READING PASSAGE
= Beginning of Section =
North Loup Loyalist, North Loup, NE, May 20, 1938:

John Gage Kellogg

John Kellogg Beloved Pioneer Laid To Rest

Burial Made in Mt. Hope Cemetery, Scotia.

Simple Rites Held.

As simply and quietly as John G. Kellogg lived, were the last rites held in his memory, Monday afternoon, May 16.

Because of the rain, the services planned for Mt. Hope cemetery were led in the Methodist church at Scotia. Had John Kellogg been able to see, he would have rejoiced in meeting the many friends from pioneer families, those who had known him as Greeley county commissioner, or in North Loup on the board of education, besides the many of a younger generation who knew him simply as Mr. Kellogg.

The Seventh Day Baptist quartette, Mrs. A. H. Babcock, Mrs. W. G. Johnson, Albert Babcock and Dell Barber, accompanied by Mrs. James Johnson, sang "Crossing the Bar."

A eulogy by Rev. Hill, representing the Seventh Day Baptist people, for whom Mr. Kellogg had a place in his heart, told most eloquently of the position he held in his place of early Loup Valley history.

Pres. Carrel of the Friends College in Central City, who conducted the services as a close friend spoke quietly of Mr. Kellogg, using the 23rd Psalm and the 121st Psalm as the scripture.

The flowers which adorned the gray casket were of the spring-like variety that our villages offer at this season. Bearers were very appropriately relatives or old friends or sons of friends of the family, Clyde Keown, Francis Van Skike, Otto Bartz, Edwin Schudel, C. W. McClellan, and Harry Klinginsmith.

Burial was made in Mt. Hope cemetery, at Scotia, Miller Bros., being in charge.

The body arrived Monday from the Pasadena, Calif., home, accompanied by his daughter, Portia, who had tenderly cared for her father in his declining years, also his daughter, Mrs. Grace Smith, of San Dimas, another daughter, Mrs. Mary Peckham of Republic, Penn., was present at the last services. A son, Ashael, of Detroit, Mich., and a daughter, Florence, of Pasadena, were unable to be present.

The following account of Mr. Kellogg's long and useful life was prepared by members of the family:

John Gage Kellogg was born at "Gage's Corners," in Lake County, Ill., on January 15, 1846, and died at his home in Pasadena, Calif., on May 11, 1938, in his ninety-third year.
= End of Section =
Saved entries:
= Beginning of Section =
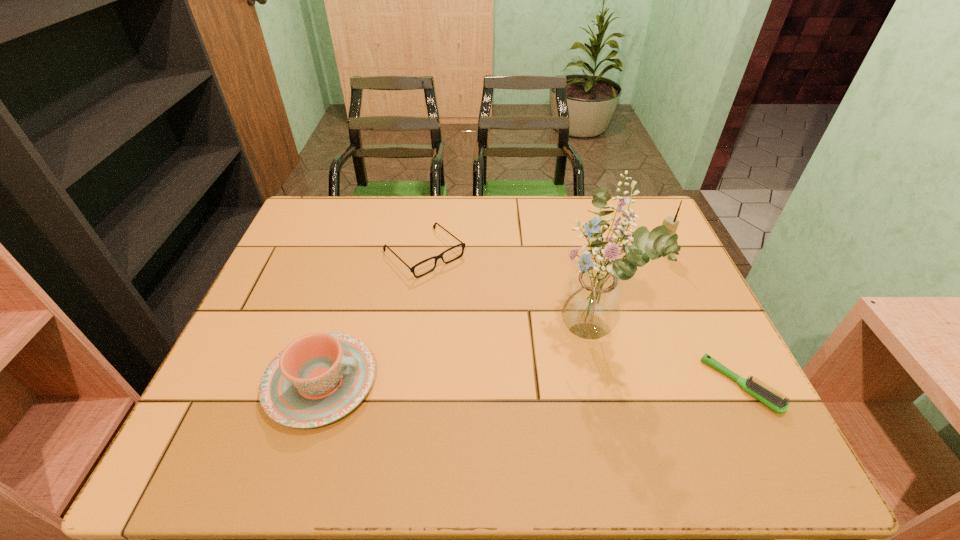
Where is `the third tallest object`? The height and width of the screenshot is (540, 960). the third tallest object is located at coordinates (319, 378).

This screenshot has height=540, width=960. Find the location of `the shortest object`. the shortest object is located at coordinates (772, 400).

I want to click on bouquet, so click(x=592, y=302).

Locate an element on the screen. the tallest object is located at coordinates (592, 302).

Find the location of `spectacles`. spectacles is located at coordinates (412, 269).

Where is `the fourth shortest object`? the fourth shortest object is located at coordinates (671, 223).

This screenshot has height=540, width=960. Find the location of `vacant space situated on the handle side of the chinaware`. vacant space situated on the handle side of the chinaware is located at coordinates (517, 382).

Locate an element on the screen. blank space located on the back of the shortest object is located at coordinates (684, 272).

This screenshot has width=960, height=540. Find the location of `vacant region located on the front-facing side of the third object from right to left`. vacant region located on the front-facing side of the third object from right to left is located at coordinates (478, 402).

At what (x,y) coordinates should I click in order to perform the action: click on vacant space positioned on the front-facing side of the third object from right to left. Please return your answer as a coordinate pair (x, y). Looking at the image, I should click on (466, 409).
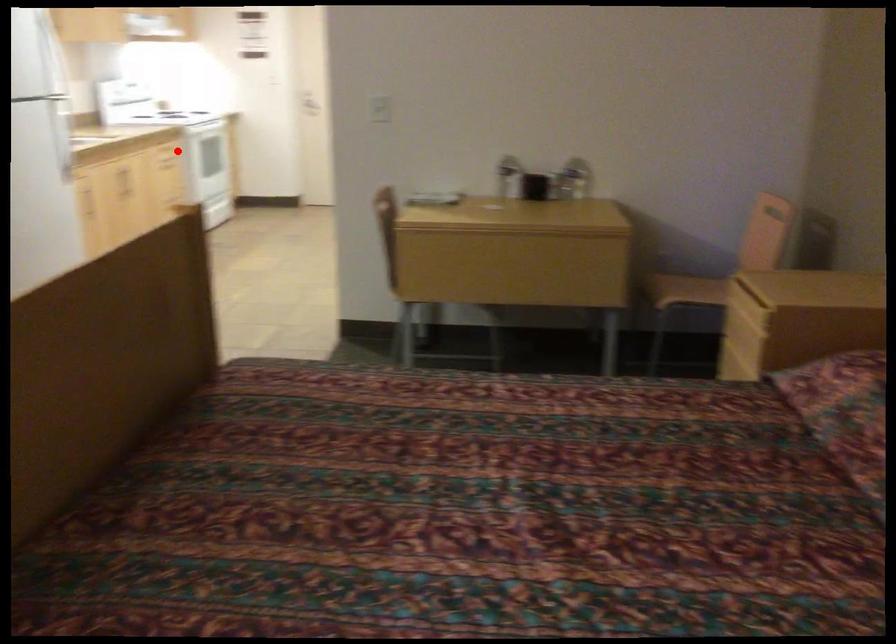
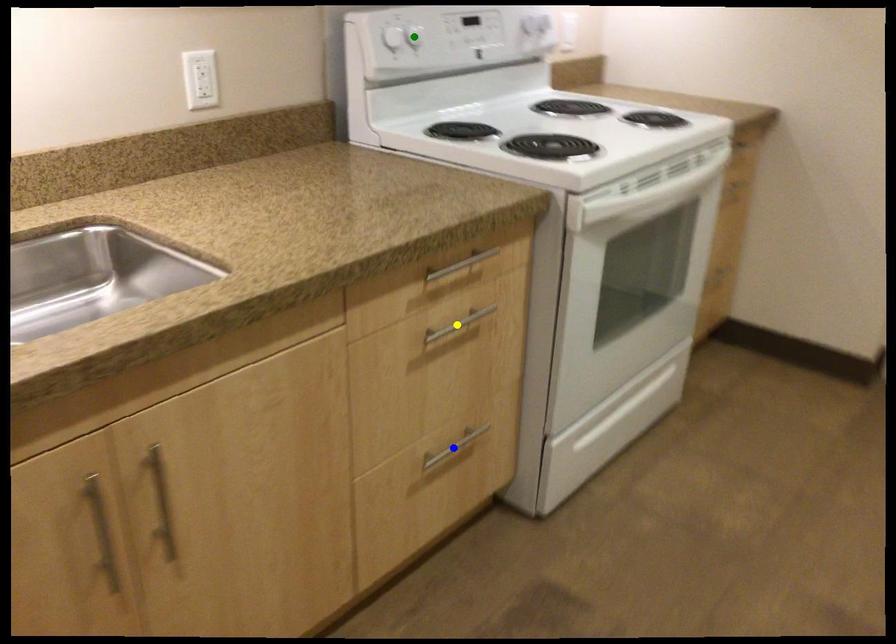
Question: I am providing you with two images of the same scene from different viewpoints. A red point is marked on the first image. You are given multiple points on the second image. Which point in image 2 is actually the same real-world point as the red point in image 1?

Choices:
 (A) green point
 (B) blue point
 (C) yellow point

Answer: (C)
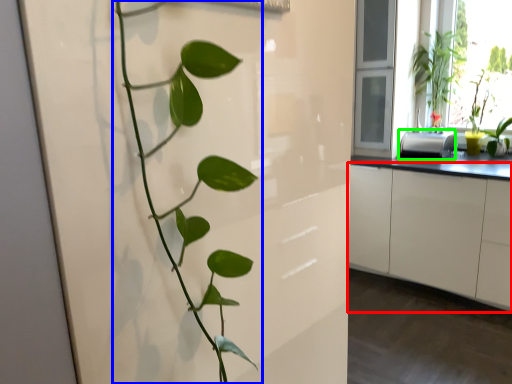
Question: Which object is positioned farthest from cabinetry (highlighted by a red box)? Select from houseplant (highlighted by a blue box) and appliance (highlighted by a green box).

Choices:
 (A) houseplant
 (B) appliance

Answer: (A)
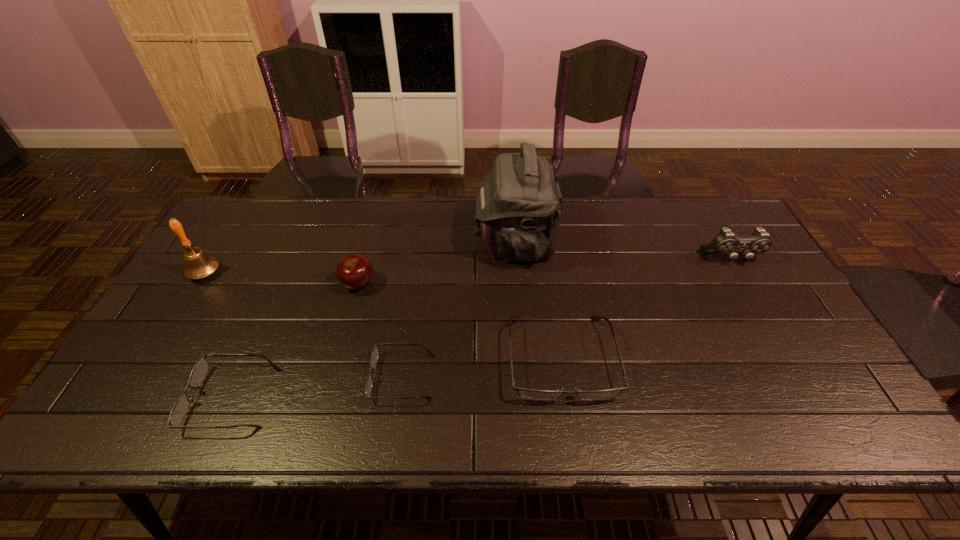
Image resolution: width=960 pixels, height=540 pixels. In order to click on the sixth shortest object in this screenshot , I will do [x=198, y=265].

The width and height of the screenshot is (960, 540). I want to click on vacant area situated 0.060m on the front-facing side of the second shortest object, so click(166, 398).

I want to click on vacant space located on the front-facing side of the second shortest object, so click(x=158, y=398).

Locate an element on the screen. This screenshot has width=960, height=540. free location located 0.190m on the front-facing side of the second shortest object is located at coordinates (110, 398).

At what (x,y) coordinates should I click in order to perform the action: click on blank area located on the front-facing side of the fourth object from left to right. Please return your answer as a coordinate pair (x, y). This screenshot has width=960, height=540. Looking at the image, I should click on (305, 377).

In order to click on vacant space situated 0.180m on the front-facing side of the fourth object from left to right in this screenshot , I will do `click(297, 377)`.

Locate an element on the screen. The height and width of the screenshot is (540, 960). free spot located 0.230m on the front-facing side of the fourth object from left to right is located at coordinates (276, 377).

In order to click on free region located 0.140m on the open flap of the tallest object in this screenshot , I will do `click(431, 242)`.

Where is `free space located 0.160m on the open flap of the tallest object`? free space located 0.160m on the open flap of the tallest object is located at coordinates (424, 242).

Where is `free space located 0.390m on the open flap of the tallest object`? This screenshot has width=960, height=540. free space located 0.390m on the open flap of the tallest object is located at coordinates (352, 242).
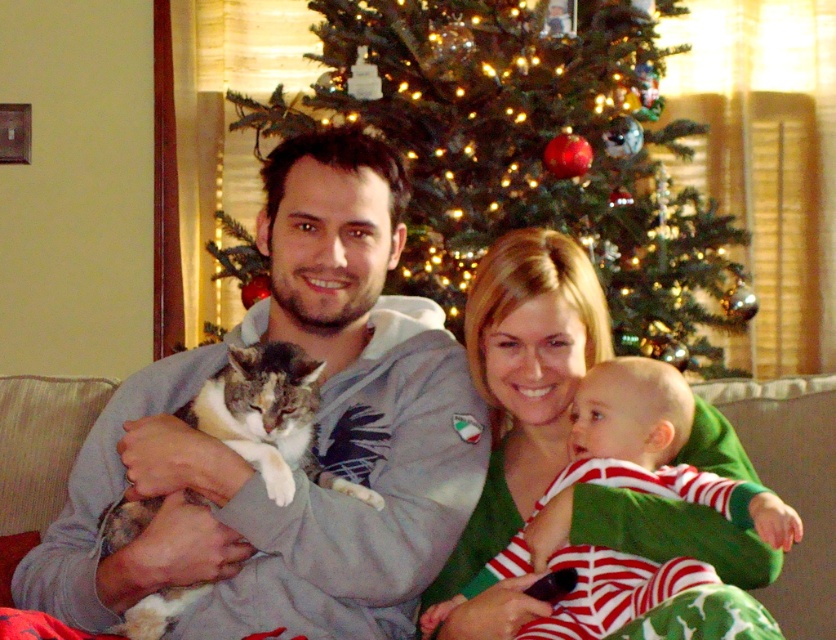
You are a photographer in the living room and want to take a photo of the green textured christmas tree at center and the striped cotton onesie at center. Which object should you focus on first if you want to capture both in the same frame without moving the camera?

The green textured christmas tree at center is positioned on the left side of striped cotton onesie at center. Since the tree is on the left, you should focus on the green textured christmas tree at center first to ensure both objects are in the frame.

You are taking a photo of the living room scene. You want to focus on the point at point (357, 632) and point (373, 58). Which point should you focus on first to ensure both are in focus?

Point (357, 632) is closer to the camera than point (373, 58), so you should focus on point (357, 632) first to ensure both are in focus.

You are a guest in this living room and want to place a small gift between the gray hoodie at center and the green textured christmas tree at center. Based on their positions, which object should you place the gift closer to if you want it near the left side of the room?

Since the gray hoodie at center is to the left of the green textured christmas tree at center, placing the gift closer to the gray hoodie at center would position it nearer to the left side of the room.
= End of Section =
TASK TO CARRY OUT
In the obituary of John Gage Kellogg, write out the passage from "North Loup Loyalist, North" up to and including "Simple Rites Held.", word for word.

YOUR RESPONSE
North Loup Loyalist, North Loup, NE, May 20, 1938:

John Gage Kellogg

John Kellogg Beloved Pioneer Laid To Rest

Burial Made in Mt. Hope Cemetery, Scotia.

Simple Rites Held.